Lens and sensor metadata:
[Start of Attachment]
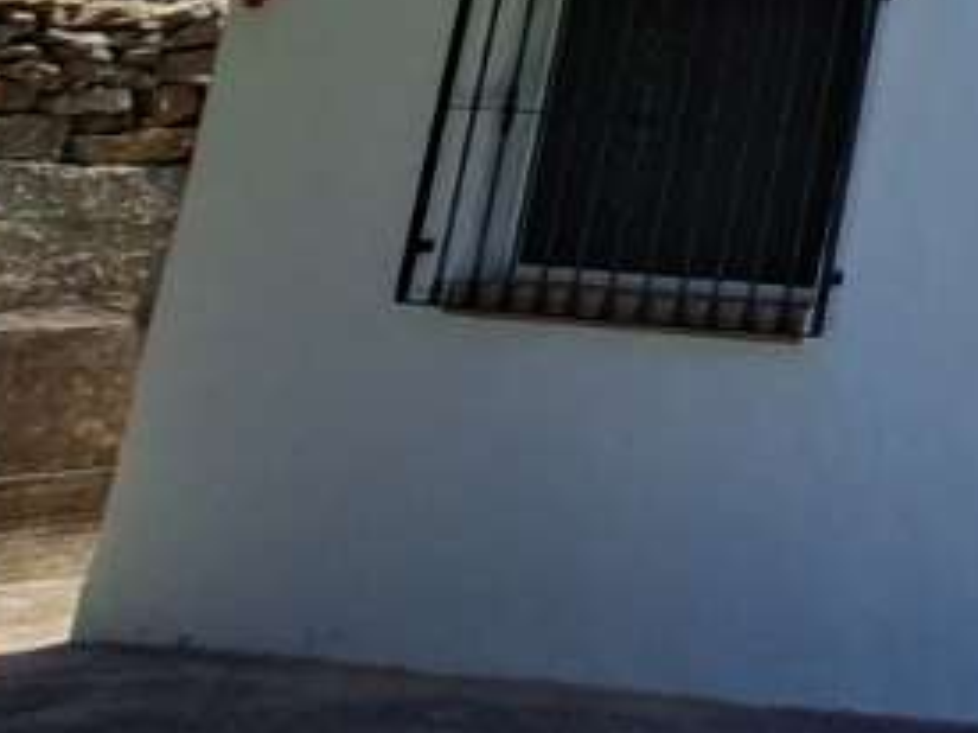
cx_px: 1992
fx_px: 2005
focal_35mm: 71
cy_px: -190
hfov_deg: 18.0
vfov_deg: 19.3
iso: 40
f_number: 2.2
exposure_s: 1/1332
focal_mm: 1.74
[End of Attachment]
[Start of Attachment]
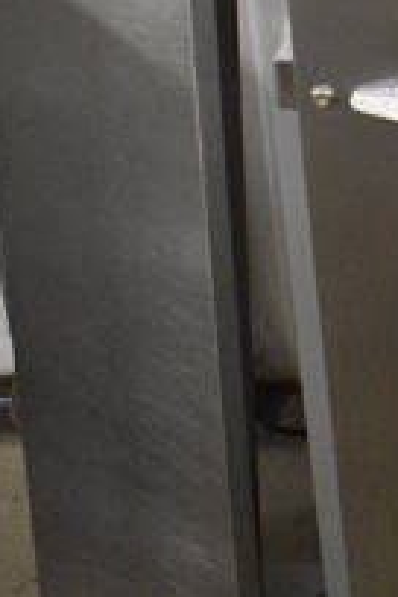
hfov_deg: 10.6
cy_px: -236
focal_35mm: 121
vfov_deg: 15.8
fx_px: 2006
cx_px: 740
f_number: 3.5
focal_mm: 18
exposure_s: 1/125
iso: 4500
[End of Attachment]
[Start of Attachment]
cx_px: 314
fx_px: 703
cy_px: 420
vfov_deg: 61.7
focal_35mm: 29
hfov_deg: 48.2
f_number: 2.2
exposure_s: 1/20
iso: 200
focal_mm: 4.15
[End of Attachment]
PROBLEM REQUIREMENTS:
Only those lines of the entries above that run from the line containing "fx_px: 2005" to the line containing "focal_mm: 1.74", both included, should be transcribed exactly.

RESULT FOR THIS TASK:
fx_px: 2005
focal_35mm: 71
cy_px: -190
hfov_deg: 18.0
vfov_deg: 19.3
iso: 40
f_number: 2.2
exposure_s: 1/1332
focal_mm: 1.74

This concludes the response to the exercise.